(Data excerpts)
▼▼▼

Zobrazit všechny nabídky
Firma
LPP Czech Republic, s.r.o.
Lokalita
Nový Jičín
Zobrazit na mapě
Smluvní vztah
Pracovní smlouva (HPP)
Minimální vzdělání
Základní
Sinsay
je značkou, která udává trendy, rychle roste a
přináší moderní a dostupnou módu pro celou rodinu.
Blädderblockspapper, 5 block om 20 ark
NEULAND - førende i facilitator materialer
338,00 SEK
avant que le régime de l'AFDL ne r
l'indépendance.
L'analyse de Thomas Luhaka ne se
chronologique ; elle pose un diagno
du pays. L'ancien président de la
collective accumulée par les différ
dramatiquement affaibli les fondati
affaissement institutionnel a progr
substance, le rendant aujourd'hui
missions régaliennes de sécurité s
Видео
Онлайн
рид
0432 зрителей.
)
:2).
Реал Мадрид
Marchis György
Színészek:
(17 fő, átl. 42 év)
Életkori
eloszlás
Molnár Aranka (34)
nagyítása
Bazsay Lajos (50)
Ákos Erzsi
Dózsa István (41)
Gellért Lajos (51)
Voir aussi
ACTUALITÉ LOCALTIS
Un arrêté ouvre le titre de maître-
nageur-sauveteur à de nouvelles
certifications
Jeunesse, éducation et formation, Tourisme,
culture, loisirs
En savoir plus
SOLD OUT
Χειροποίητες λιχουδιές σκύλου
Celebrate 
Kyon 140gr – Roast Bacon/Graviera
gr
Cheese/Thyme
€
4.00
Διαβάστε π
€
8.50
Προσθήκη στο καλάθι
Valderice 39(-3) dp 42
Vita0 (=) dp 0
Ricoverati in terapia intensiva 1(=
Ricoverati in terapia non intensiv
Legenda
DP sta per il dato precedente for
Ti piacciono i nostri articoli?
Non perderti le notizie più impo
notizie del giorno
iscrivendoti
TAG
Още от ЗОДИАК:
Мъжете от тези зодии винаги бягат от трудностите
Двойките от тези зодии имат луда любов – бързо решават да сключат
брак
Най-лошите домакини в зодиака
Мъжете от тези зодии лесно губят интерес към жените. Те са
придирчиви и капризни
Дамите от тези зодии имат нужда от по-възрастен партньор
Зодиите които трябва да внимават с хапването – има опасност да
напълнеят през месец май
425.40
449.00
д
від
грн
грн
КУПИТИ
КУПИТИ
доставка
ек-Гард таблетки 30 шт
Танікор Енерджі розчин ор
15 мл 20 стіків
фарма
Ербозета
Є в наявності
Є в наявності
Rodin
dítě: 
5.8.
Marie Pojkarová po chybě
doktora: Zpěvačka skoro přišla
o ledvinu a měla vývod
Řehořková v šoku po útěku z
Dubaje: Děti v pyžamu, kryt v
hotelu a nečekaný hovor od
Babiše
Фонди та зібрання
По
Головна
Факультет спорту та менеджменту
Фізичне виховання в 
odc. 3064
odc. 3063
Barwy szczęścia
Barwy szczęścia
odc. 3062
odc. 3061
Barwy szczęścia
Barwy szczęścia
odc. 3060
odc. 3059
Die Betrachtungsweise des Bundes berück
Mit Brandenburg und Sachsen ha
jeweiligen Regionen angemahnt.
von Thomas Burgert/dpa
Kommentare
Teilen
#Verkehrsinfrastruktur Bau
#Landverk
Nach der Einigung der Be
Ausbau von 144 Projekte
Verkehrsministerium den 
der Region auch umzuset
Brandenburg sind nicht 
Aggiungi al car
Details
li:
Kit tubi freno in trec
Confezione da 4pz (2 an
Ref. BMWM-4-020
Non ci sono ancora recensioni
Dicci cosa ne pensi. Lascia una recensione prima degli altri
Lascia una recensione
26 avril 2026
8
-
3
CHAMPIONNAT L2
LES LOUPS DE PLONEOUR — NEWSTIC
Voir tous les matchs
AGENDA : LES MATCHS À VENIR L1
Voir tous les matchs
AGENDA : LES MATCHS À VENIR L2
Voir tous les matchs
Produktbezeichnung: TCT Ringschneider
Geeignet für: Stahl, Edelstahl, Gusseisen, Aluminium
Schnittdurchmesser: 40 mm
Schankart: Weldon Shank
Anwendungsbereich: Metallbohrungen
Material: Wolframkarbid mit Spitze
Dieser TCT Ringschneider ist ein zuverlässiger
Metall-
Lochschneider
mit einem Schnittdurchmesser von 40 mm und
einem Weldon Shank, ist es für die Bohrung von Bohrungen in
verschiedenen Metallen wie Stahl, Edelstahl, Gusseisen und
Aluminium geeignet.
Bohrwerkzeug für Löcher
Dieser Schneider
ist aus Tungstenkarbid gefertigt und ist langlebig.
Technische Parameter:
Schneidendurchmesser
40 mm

▲▲▲

Exercise
Can you write out the rows from their very first line through the line containing "je značkou, která", both included, copying each line unchanged?

Exercise response
Zobrazit všechny nabídky
Firma
LPP Czech Republic, s.r.o.
Lokalita
Nový Jičín
Zobrazit na mapě
Smluvní vztah
Pracovní smlouva (HPP)
Minimální vzdělání
Základní
Sinsay
je značkou, která udává trendy, rychle roste a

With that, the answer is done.